A year of work on the importance of amino acid biosynthetic cost has led to the submission of a manuscript, and a preprint available on Nature Preceedings. The openness in this project was inspired by reading Jean Claude Bradley’s and Cameron Neylon’s blogs about open notebook science. I already believed in the philosophy behind open source software, and I thought that any early feedback would be useful to my research. In addition to any input received, I thought that early sharing of my research would in turn be useful to contribute back to the community.
The platform I chose was a blog, allowing results to posted as I produce them. I was already familiar with blogging, and Wordpress makes creating and maintaining a blog simple. During the early stages of my project I found it quite useful to blog, as it helped me to clarify my results and ideas while the project was still taking shape. I tried to do this about once a week, on a Friday, and summarise my latest results. Having this record of results was also helpful to refer to when discussing my latest findings. When we were writing the manuscript I also found it useful to browse back through all the entries I had created and include any ideas I had forgotten about. However, as the project progressed blogging became less important, as I had already produced my main findings and was more focused on writing the manuscript.
As for sharing information I found that writing a summary blog my research takes rather a large amount of effort. Furthermore my blog is the only gateway to my research, and results only become available when I make the time and effort write them up. This therefore doesn’t satisfy Jean Claude Bradley’s criteria of no insider knowledge, but rather could be described as being selectively open about my research. On the positive side a blog post is a concise summary that distills my most recent progress in a way I hope is easily accessible to a casual reader. Another interesting point is that posting all my results online meant they were indexed by Google, as you would expect, but this also lead to some strange occurrences when searching online for material. For example searching for “Akashi & Gojobori”, a paper I based my work on, brings up two links to my blog ahead of the original manuscript. I find this a bit embarrassing, and I wonder if the paper authors have also encountered this?
With less time to spend on blogging, I also tried to stream my research using Twitter, sending short messages automatically using a bash script every time I committed an SVN update. While this approach takes a lot less effort on my part, I think this is the opposite end of the spectrum to blogging, and spews out large amounts of obscure repository check in messages. Ultimately I think it is of little interest for even someone directly involved in the project.

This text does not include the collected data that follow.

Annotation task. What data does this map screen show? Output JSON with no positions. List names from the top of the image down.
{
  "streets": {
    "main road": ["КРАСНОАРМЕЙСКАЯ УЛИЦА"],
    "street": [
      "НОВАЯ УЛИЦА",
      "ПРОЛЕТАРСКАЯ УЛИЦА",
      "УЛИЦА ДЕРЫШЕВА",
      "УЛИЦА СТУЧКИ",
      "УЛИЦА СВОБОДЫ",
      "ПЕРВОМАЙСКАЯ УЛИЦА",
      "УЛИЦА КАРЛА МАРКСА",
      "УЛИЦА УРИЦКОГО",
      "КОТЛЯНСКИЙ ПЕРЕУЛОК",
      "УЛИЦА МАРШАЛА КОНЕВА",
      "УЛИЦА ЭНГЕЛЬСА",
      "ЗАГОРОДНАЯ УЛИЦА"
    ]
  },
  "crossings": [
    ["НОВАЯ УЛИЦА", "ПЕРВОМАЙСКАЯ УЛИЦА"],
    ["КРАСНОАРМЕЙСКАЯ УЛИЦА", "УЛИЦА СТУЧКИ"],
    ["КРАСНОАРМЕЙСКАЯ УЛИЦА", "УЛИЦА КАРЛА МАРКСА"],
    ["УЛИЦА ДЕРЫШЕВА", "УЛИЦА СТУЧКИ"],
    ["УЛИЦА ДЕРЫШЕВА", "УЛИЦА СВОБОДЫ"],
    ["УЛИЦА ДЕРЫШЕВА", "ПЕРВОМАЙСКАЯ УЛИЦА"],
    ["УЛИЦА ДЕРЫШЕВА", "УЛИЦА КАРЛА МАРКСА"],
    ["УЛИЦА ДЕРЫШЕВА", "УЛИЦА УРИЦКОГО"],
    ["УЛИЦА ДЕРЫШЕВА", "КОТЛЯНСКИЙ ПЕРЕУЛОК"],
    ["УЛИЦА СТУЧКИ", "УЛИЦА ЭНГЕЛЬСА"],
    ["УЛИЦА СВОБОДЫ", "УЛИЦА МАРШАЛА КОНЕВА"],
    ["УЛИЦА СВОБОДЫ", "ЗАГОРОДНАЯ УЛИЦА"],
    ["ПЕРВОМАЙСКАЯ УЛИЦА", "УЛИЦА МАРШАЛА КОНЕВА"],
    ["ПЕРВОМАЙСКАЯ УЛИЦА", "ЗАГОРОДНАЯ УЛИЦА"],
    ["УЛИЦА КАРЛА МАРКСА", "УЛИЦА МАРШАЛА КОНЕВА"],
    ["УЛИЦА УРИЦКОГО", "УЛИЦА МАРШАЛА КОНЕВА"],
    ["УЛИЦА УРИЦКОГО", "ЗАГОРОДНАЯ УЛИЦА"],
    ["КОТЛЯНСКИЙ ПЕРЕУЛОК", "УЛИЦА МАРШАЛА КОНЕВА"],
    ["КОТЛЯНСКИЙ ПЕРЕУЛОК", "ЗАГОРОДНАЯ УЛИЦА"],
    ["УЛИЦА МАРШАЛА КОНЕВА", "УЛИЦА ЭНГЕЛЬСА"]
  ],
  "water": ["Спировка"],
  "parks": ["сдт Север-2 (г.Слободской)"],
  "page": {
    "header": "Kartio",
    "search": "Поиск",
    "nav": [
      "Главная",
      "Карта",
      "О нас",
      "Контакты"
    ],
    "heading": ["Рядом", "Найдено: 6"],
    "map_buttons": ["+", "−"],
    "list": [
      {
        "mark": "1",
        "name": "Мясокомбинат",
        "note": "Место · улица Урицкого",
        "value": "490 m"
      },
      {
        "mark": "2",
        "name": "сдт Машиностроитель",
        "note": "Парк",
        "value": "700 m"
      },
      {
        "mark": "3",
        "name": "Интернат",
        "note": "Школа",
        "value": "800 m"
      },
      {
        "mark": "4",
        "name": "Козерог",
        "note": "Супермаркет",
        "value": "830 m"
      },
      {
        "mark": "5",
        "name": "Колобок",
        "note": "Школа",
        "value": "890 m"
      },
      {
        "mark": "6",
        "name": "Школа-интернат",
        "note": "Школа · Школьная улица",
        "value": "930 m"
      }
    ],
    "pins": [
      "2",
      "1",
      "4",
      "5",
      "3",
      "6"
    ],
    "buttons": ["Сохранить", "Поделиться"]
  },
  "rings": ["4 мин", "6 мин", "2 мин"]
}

I’m still interested in open notebook science, though my lack of posting might indicate otherwise. I’m going to continue trying out new methods of sharing bioinformatics research, and the start of a new research project gives me the chance to start afresh in these approaches. My main focus should be passive approaches that build into my work flow without too much effort, but also produce a meaningful summary of the research. Therefore in addition to a blog I think it is important to maintain a summary page of the research, otherwise it may be difficult for people to understand what the point of my research is when they first come across my blog. I think this is similar to the combined wiki and blog format used by Jean Claude Bradley. Having spent some time thinking about I how could implement this, I think a landing page should be readily auto generated from the results. In my head I’m thinking a Ruby on Rails type of approach, with a templating library such as HAML and a series of Rake tasks to regenerate the landing page with any new results, as well as send out a twitter update.
Finally I thought it might be interesting to adopt version numbers for the project, similar to those used in software development. The usual layout is something like 1.2.3. The last number would be used to track simple code edits. The second number would be used to show milestones in the overall project, for example each could correspond to a figure. The first number would then be the manuscript revision. Every time a new manuscript is prepared for submission, this could be updated, where the first manuscript preparation would have the number 1.0.0 Hopefully this type of numbering would make the project easier to track and interested parties could see if the research has been updated significantly since they last checked.
In summary, open notebook science has not really had a large positive effect on my research. I think that this is mainly because using a blog alone is not an effective method of communicating scientific progress, because it requires substantial effort on my part to update, and second tracking the current state of the research can be difficult. However, I still believe that the principles of open notebook science can be beneficial to my research. In the next couple of months I’ll try some new methods to see what does work.